TEXT SEGMENT
--------------------------------
July 26, 2011
You'll note the five loaves and two fish on the paten (next to the water jug that flips over for wine) and the multitude in the background.
I think if you took a man-on-the-street type survey of the miracles of Jesus, the feeding of the 5000 would be the clear winner. Never mind the fact that it was more a feeding of the 10 or 15 thousand, this miracle gets our attention because it has to do with the one basic we all share: food.
It is the only miracle that appears in all four gospels and as the NAB notes state below, it is full of allusions both forward and back.
"The feeding of the five thousand is the only miracle of Jesus that is recounted in all four gospels. The principal reason for that may be that it was seen as anticipating the Eucharist and the final banquet in the kingdom (Matthew 8:11; 26:29), but it looks not only forward but backward, to the feeding of Israel with manna in the desert at the time of the Exodus (Exodus 16), a miracle that in some contemporary Jewish expectation would be repeated in the messianic age (2Ba 29:8). It may also be meant to recall Elisha's feeding a hundred men with small provisions (2 Kings 4:42-44)."
--------------------------------
WORK TO BE COMPLETED
In how many gospels does the text about the feeding of the five thousand say this miracle is recounted? The lines that follow are separate material unrelated to the text about the feeding of the five thousand.
--------------------------------
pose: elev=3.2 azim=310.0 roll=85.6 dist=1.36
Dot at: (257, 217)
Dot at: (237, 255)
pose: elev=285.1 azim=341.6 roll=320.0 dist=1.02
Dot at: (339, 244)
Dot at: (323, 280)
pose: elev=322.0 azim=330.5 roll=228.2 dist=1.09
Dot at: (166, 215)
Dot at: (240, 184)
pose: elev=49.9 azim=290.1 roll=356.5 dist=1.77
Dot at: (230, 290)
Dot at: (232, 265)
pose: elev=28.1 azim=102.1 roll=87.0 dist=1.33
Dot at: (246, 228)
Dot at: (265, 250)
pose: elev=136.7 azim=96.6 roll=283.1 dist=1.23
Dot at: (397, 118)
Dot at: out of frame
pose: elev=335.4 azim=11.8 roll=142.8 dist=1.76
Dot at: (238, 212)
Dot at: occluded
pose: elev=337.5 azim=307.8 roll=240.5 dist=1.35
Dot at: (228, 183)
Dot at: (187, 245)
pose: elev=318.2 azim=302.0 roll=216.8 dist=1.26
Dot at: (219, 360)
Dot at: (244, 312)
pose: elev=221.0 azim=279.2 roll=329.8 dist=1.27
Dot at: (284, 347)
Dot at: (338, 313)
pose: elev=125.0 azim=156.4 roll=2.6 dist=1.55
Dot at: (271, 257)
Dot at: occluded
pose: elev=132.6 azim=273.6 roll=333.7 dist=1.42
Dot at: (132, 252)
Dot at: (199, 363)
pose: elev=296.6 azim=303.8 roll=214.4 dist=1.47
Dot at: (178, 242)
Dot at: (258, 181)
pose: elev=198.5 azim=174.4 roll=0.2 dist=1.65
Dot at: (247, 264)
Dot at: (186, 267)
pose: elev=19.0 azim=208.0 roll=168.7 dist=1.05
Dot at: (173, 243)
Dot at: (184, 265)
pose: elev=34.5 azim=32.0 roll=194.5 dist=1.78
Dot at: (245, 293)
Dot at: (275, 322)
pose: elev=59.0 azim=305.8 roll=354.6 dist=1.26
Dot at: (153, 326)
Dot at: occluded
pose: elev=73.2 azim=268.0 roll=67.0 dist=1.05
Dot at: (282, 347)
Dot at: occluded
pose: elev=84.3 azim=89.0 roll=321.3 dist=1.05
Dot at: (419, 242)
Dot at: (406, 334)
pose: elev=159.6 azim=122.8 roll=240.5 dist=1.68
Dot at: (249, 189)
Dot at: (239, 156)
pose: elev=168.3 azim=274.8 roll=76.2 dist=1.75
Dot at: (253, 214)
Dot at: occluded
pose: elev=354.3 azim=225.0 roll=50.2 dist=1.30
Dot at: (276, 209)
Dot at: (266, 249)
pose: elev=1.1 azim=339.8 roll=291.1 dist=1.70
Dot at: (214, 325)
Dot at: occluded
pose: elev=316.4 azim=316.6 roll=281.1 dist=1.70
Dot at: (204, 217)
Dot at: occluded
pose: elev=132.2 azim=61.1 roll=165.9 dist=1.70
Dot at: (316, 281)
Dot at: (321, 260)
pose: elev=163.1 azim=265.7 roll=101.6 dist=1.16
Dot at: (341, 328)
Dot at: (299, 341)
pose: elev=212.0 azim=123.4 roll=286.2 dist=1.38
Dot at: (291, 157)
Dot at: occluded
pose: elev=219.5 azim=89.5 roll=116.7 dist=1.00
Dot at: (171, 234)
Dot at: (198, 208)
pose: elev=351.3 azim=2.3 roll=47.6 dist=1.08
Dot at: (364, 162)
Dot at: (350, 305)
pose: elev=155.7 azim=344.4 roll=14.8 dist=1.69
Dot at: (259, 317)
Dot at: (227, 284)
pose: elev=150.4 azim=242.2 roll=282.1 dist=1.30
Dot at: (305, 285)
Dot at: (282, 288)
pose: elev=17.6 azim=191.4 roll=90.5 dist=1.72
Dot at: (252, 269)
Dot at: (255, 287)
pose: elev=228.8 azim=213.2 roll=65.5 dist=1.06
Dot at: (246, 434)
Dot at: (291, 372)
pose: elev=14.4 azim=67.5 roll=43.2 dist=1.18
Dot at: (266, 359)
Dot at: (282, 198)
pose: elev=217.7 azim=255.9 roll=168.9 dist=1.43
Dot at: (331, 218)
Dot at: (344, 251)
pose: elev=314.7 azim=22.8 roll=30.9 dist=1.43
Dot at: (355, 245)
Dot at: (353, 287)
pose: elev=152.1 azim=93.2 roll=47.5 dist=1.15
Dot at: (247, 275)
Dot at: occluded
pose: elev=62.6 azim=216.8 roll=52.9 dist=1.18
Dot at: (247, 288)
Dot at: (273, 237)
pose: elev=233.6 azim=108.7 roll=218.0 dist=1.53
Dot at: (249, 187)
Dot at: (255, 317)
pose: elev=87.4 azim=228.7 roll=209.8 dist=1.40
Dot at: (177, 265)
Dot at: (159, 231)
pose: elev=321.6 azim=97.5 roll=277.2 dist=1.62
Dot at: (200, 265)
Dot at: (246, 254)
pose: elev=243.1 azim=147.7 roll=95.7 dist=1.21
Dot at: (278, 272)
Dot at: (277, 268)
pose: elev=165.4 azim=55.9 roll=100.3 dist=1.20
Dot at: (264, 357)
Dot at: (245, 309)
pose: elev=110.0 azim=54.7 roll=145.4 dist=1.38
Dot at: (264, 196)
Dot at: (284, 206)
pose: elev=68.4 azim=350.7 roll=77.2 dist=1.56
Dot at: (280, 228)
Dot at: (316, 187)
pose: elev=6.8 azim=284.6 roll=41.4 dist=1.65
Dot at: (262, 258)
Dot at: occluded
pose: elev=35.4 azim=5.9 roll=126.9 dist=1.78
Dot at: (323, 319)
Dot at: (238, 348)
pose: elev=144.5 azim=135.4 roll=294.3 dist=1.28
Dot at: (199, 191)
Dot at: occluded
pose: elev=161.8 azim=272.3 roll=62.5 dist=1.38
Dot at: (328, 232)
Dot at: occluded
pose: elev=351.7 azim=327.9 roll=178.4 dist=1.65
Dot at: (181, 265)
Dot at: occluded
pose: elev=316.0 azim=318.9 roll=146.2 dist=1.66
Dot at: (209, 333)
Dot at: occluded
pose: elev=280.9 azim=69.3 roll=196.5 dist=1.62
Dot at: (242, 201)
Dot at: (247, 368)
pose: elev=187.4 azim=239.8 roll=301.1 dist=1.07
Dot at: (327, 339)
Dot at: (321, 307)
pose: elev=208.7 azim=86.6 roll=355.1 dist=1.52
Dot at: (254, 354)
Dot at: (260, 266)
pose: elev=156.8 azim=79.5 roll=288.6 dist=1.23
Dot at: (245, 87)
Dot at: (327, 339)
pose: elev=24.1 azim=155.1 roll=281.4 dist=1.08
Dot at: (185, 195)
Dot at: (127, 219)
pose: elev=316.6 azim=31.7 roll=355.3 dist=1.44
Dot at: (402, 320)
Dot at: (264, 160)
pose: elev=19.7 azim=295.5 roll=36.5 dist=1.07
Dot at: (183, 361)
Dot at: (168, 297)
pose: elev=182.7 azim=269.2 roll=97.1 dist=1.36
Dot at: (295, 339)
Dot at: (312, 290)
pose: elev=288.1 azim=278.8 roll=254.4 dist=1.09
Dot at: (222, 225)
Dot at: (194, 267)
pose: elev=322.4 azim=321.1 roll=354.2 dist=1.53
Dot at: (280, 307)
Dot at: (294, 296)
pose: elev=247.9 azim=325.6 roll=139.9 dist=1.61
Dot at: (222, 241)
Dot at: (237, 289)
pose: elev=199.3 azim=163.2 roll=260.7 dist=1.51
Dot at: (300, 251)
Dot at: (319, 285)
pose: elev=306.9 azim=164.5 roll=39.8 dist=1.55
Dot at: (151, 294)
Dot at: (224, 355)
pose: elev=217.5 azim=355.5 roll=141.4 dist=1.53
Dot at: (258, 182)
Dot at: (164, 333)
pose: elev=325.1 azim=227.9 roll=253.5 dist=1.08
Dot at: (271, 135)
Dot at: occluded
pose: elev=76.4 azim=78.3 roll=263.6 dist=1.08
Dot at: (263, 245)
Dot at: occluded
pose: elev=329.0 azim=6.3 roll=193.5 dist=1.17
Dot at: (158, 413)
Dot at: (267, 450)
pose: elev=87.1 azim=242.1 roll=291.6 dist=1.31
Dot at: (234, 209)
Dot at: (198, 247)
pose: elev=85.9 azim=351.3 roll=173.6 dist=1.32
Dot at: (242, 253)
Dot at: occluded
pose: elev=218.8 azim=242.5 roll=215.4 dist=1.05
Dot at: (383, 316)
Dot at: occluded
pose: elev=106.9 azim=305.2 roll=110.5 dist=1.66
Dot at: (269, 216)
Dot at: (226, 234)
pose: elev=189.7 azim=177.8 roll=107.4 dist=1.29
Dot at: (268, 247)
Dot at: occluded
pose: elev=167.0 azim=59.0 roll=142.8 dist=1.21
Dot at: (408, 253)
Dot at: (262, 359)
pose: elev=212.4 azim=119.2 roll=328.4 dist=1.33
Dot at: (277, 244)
--------------------------------
SOLUTION TO THIS EXERCISE
All four gospels.